### TASK DETAILS
Please repeat the rows starting at the one containing "Philippines" and ending at the one containing "Kia Connect with OTA updates", with "Long Range" swapped for "Extended Range" and nothing else altered. Omit the pictures from your answer.

┌─ EXCERPTED RECORDS

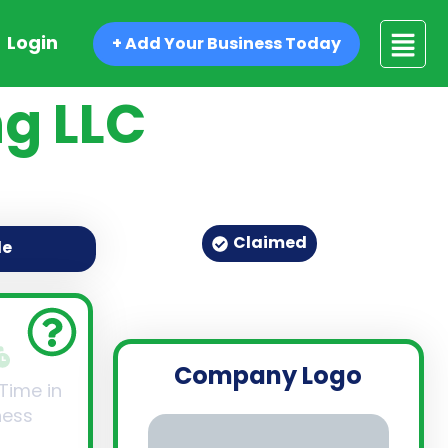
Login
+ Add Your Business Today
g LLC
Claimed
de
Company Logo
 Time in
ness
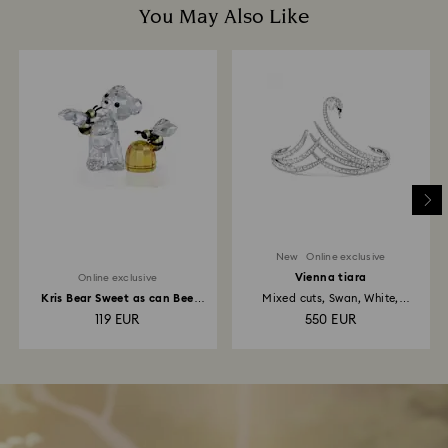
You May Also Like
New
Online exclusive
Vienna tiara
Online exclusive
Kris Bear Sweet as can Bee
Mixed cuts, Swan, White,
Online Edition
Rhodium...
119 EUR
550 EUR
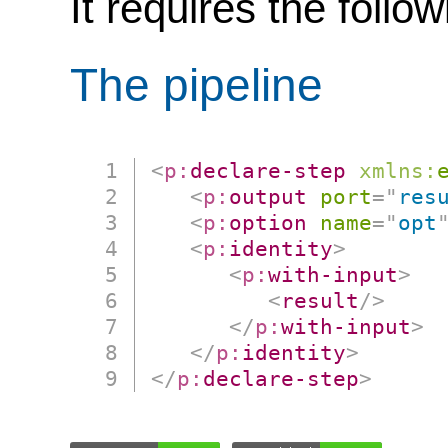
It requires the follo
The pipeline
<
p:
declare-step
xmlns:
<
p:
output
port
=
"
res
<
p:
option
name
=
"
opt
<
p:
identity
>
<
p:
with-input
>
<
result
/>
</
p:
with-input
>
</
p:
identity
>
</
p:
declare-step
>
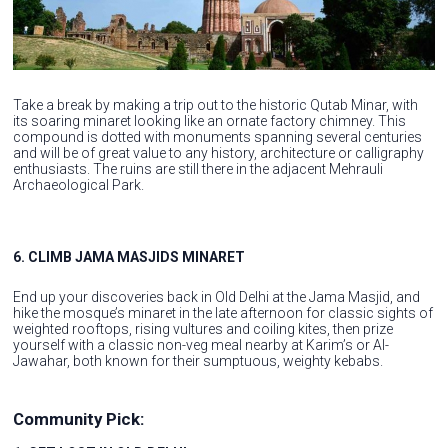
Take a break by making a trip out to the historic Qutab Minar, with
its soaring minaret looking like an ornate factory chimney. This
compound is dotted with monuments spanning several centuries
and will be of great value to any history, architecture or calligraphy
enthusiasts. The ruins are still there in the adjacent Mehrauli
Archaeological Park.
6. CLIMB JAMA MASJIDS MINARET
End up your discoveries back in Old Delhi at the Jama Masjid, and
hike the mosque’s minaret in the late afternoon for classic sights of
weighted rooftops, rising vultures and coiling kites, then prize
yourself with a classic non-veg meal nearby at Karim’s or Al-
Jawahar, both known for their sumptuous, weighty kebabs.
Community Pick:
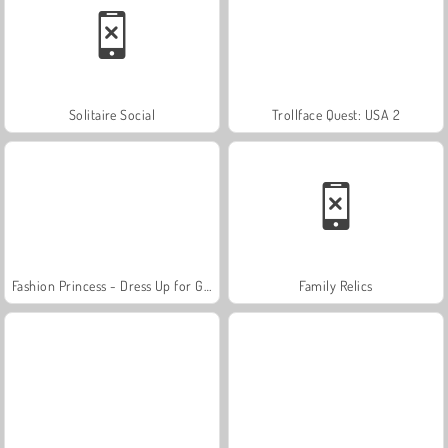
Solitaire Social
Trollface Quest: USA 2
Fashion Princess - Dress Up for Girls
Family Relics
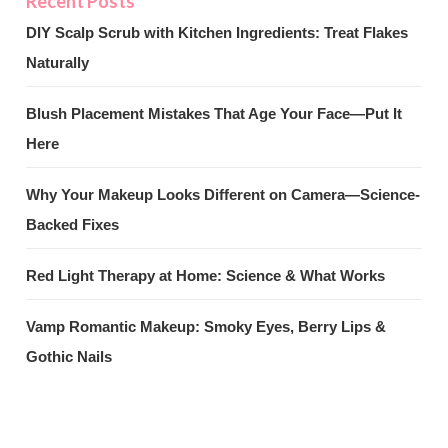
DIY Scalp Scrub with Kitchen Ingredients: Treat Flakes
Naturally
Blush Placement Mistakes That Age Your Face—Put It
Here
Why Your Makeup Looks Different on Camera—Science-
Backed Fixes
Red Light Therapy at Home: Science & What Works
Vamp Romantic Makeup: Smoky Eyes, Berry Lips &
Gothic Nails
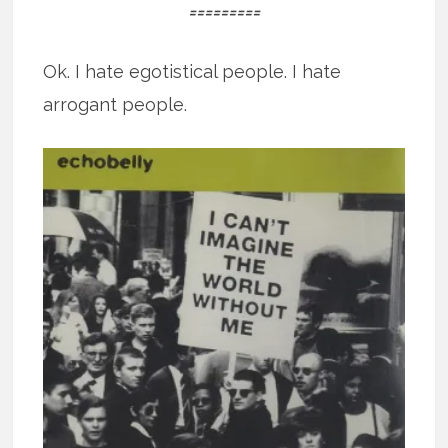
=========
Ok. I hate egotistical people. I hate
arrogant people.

└─
┌─ EXCERPTED RECORDS

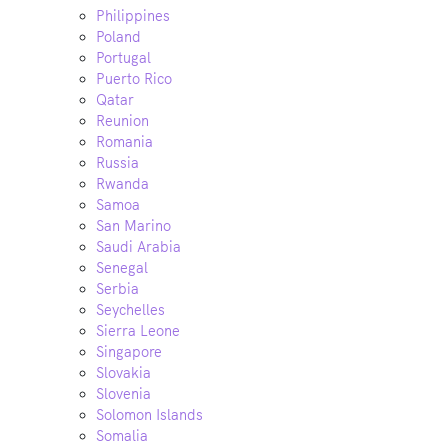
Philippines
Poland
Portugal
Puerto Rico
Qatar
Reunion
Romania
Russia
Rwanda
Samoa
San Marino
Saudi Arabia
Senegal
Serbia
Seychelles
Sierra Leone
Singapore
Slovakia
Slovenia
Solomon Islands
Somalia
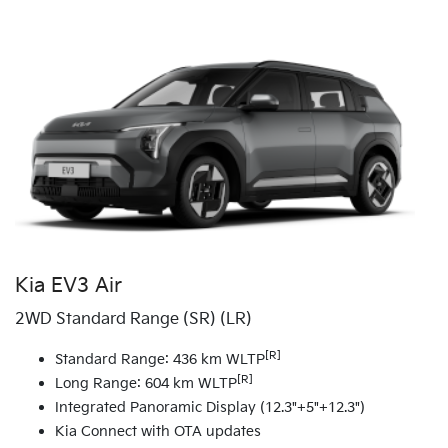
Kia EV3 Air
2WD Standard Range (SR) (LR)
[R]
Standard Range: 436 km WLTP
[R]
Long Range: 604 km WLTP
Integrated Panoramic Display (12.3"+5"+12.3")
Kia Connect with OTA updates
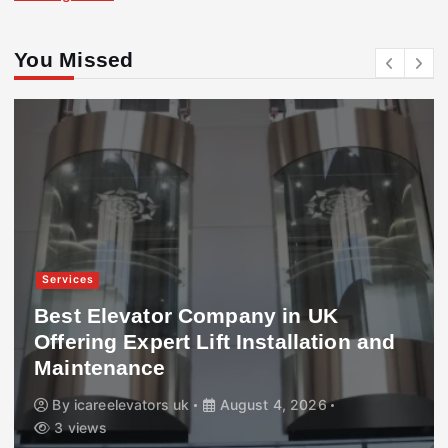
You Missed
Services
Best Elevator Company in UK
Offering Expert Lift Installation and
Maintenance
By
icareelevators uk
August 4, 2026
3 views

└─
┌─ EXCERPTED RECORDS

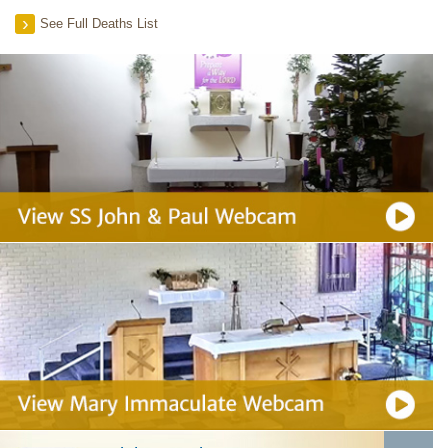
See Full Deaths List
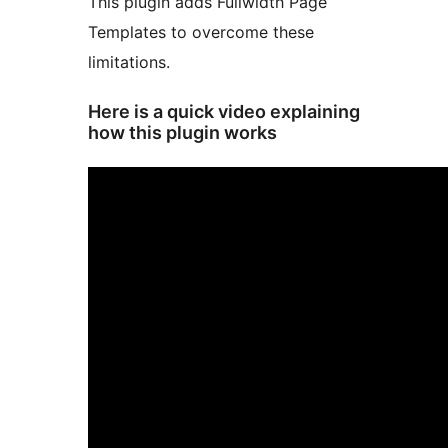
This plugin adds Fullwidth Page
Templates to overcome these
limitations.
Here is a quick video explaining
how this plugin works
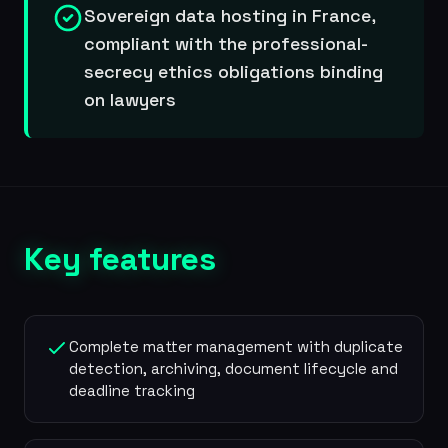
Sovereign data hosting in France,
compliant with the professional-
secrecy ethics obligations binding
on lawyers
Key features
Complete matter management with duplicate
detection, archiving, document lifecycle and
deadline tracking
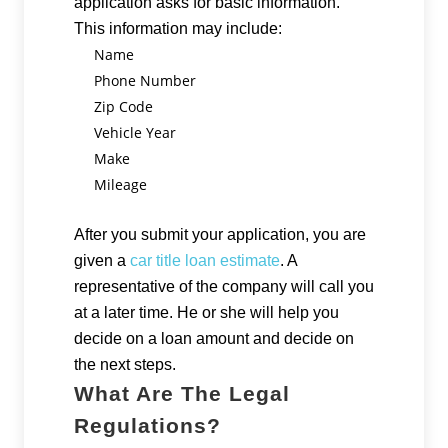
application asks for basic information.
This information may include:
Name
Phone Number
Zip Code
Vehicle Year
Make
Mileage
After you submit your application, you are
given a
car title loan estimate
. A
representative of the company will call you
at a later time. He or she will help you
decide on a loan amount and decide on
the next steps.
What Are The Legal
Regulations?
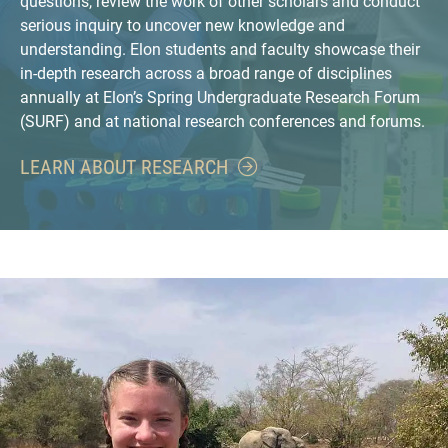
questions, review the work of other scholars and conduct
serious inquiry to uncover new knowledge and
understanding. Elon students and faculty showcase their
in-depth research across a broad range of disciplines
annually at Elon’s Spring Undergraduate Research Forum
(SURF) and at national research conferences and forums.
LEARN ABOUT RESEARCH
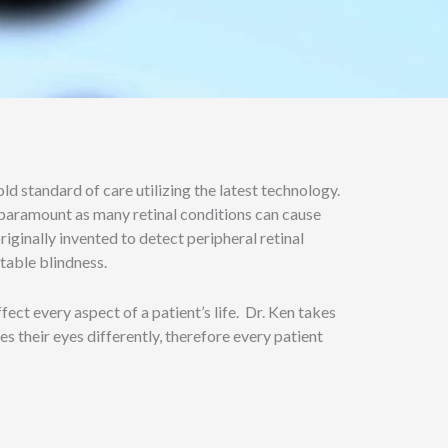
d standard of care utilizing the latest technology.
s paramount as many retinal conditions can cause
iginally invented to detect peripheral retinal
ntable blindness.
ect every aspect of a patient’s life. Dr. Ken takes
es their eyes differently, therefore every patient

└─

### EXERCISE RESULT
Philippines
Poland
Portugal
Puerto Rico
Qatar
Reunion
Romania
Russia
Rwanda
Samoa
San Marino
Saudi Arabia
Senegal
Serbia
Seychelles
Sierra Leone
Singapore
Slovakia
Slovenia
Solomon Islands
Somalia
Kia EV3 Air
2WD Standard Range (SR) (LR)
[R]
Standard Range: 436 km WLTP
[R]
Extended Range: 604 km WLTP
Integrated Panoramic Display (12.3"+5"+12.3")
Kia Connect with OTA updates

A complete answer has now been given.